Tuesday, October 11, 2016

Toggle Tuesday: Tootsie Roll Deluxe

As a kid I couldn't stand Tootsie Rolls and found them to be especially offensive on Halloween when they'd show up like dreaded turds in my trick-or-treater's pail. Despite that repulsion, one thing I did enjoy was the classic jingle that went along with the TV commercials: Whatever it is I think I see, becomes a Tootsie Roll to me! In any case, this chocolate toggle reminds me of an extra fancy Tootsie Roll with carved and undulating stripes. As a brand of dime-store candy these are utterly gross, but as inspiration for a Bakelite button I'm definitely okay with Tootsie Rolls.

-Sherbert McGee 

Monday, October 10, 2016

The King of Thailand

A few years ago I visited Thailand and traveled up and down the country, starting with Phuket and Koh Phi Phi in the south and then onto to Bangkokthe country's capital. From there, I took a bus northward and visited the Sukhothai province and also Chiang Mai, a tropical and vibrant city in the mountainous highlands. Throughout my travels I visited many Buddhist temples giving prominence to traditional Thai architecture with tiered roofs adorned with rows of jagged edges called lamyong. The lamyong are sculpted and blade-like projections, which are distinctly Thai and tremendously exotic. This Bakelite button, a heavily-carved masterpiece in butterscotch, reminds me of the spiky rooftops on the temples that epitomize Thailand.   

-Sherbert McGee    

Sunday, October 9, 2016

Hooped Buttons

Some of my most unique buttons are these interlocked hoops in cherry and creamed corn Bakelite. This set of triplets came into my collection last spring and they are truly amazing. Acquired at an estate sale by my friend Doreen, these are not your vapid, day-to-day blouse ornaments. No siree, these are lively buttons with a twist. Blame it on the innovative fashion quirks of the 1920's or early 1930's for a set of buttons that look like they belong on a monkey's kimono.

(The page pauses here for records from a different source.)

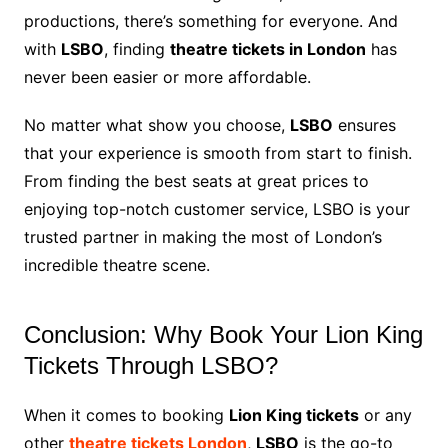
productions, there’s something for everyone. And
with
LSBO
, finding
theatre tickets in London
has
never been easier or more affordable.
No matter what show you choose,
LSBO
ensures
that your experience is smooth from start to finish.
From finding the best seats at great prices to
enjoying top-notch customer service, LSBO is your
trusted partner in making the most of London’s
incredible theatre scene.
Conclusion: Why Book Your Lion King
Tickets Through LSBO?
When it comes to booking
Lion King tickets
or any
other
theatre tickets London
,
LSBO
is the go-to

Visit Doreen's online store

-Sherbert McGee     

Friday, October 7, 2016

Rootbeer Bubbles

Someday I'm going to post a rootbeer button in an actual puddle of rootbeer, but not today. This rootbeer button is already carbonated enough with a gleaming and orderly array of nineteen carved bubbles (or loops) on its sunlit surface. An attractive button with effervescent charm, I present this button today as a sparkling toast to my favorite vintage mania: BAKELITE!